Your tasks
1. Copy the Ferder v. Scott case summary word for word, everything from "The plaintiff sued" down to "The plaintiff appealed.".
2. According to the Ferder v. Scott case summary, which judge wrote the appellate court's opinion?
3. Extend the Ferder v. Scott case summary, starting after its last sentence.

(Supplied text Opens)

Missouri Court of Appeals Eastern District Judges Disagree Regarding Substantial Compliance and Affidavit of Merit Statute in Med Mal Case
In Ferder v. Scott, the Missouri Court of Appeals, Eastern District (opinion authored by Judge Robert G. Dowd, Jr.), reversed a trial court’s dismissal of a medical malpractice lawsuit for failure to comply with the affidavit of merit requirement in § 538.225, RSMo. The appellate court held the plaintiff’s affidavit, which complied with the statute in every way except that it combined related defendants into a single affidavit, substantially complied with the statute and was sufficient to avoid dismissal.
The plaintiff sued three defendants (a doctor, the doctor’s practice group, and a hospital) but filed only a single affidavit as to all defendants. The plaintiff’s claims against the corporate defendants were premised solely on vicarious liability for the doctor’s conduct as an alleged employee. The plaintiff voluntarily dismissed her claim against the hospital. Later, the two remaining defendants moved to dismiss on the grounds that the single affidavit was deficient because it did not strictly comply with the mandatory language contained in § 538.225.4, RSMo, which states: “A separate affidavit shall be filed for each defendant named in the petition . . . .” The trial court agreed and dismissed the case, without prejudice, pursuant to § 538.225.6. The plaintiff appealed.

(Supplied text Closes)
(Extracted information Opens)

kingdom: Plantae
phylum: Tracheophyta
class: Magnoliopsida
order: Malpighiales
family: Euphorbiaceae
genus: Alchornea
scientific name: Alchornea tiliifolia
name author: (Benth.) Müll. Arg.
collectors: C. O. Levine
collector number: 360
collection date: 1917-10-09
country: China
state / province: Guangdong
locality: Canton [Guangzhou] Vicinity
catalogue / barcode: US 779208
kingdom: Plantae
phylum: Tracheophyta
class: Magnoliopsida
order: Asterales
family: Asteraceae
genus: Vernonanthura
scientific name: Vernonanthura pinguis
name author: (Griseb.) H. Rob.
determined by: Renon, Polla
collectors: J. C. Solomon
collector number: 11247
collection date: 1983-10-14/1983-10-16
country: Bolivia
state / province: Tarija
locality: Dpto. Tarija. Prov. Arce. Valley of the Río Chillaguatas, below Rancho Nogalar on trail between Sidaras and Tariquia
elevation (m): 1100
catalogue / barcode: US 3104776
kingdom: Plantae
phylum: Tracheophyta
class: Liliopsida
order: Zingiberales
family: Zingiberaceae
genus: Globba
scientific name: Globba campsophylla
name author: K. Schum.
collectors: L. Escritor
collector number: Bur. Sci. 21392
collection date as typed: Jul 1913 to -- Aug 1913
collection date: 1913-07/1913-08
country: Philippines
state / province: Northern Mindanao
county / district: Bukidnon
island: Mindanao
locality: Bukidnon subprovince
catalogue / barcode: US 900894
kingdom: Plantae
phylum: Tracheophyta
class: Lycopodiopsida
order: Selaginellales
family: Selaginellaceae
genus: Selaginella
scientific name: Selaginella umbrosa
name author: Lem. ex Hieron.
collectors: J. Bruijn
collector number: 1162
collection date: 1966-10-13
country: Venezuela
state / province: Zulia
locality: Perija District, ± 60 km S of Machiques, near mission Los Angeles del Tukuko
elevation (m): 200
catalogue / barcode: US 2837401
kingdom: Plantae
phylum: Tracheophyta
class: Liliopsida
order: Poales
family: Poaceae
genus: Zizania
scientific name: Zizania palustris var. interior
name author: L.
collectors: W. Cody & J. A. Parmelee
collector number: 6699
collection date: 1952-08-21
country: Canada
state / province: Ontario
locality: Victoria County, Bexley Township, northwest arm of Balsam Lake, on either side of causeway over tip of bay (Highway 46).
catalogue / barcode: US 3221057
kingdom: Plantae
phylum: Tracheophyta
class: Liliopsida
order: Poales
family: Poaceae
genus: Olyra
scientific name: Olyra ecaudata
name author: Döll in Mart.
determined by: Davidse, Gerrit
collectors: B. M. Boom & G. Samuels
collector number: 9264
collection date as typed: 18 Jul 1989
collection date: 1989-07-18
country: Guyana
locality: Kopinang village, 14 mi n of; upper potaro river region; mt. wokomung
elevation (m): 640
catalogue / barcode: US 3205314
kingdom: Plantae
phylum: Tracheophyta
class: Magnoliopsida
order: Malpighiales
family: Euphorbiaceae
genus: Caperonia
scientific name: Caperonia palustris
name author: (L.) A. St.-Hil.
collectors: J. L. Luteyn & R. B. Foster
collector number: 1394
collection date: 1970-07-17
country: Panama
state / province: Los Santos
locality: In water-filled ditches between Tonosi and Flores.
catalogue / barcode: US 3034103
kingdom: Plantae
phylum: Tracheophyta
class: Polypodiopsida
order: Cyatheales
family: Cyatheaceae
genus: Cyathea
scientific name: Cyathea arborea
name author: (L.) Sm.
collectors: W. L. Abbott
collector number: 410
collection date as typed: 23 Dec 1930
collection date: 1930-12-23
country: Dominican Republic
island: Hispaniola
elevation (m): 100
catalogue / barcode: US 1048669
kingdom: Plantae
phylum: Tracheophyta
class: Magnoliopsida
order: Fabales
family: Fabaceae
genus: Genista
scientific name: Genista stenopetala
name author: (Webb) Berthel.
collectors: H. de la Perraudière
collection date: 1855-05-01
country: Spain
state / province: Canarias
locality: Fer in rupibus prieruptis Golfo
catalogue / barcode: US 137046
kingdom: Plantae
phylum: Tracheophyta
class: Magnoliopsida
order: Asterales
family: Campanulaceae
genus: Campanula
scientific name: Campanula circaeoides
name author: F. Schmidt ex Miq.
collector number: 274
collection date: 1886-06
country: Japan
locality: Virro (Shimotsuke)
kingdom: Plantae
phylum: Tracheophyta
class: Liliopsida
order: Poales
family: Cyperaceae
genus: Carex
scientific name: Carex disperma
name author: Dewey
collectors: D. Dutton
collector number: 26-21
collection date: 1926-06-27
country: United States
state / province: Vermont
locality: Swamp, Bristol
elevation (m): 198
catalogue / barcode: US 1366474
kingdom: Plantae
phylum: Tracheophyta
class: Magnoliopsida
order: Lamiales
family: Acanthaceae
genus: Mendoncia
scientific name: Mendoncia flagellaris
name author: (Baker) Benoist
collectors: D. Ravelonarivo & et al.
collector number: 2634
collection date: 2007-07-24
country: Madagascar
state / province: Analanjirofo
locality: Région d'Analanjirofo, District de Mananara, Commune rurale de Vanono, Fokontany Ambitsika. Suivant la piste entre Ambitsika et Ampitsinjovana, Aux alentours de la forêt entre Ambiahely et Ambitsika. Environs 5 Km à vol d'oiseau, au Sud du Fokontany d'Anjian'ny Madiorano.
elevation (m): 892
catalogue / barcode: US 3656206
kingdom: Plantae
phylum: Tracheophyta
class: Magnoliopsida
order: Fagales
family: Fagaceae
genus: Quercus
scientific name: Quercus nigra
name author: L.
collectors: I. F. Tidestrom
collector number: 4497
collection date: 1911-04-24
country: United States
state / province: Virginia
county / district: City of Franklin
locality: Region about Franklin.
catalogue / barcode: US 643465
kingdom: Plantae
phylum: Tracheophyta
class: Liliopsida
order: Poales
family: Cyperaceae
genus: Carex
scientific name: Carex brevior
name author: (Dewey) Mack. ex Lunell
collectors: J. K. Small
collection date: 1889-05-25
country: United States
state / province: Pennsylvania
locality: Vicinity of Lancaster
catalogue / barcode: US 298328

(Extracted information Closes)

Written responses
1.
The plaintiff sued three defendants (a doctor, the doctor’s practice group, and a hospital) but filed only a single affidavit as to all defendants. The plaintiff’s claims against the corporate defendants were premised solely on vicarious liability for the doctor’s conduct as an alleged employee. The plaintiff voluntarily dismissed her claim against the hospital. Later, the two remaining defendants moved to dismiss on the grounds that the single affidavit was deficient because it did not strictly comply with the mandatory language contained in § 538.225.4, RSMo, which states: “A separate affidavit shall be filed for each defendant named in the petition . . . .” The trial court agreed and dismissed the case, without prejudice, pursuant to § 538.225.6. The plaintiff appealed.

2. Judge Robert G. Dowd, Jr.

3.
On appeal, the plaintiff conceded the affidavit was technically deficient and did not strictly comply with the statute because there was only one affidavit and not three separate affidavits. However, plaintiff argued she substantially complied with the statute because the affidavit was otherwise compliant and timely and verified her claims were not frivolous. She also argued that because the doctor was an employee of the practice group and because she alleged only a vicarious liability claim against the group, the substance of her single affidavit satisfied the purpose and intent of the statute with respect to both defendants. In other words, the affidavit complied in all substantive ways but not in form, and a separate affidavit for the group would have been nothing more than a duplicate of the one already filed with no additional information.
The appellate court reviewed Missouri case law analyzing § 538.225. The court acknowledged no Missouri court had ever found substantial compliance with the affidavit statute, but Missouri courts had not foreclosed the possibility that a plaintiff could survive a motion to dismiss through substantial compliance under a certain situation. The court found the plaintiff’s case, under its own unique set of facts, presented that situation. The court distinguished the various Missouri appellate decisions rejecting substantial compliance arguments as factually dissimilar in that the plaintiffs in those cases failed to file a timely affidavit. Thus, the court reversed and remanded to the trial court.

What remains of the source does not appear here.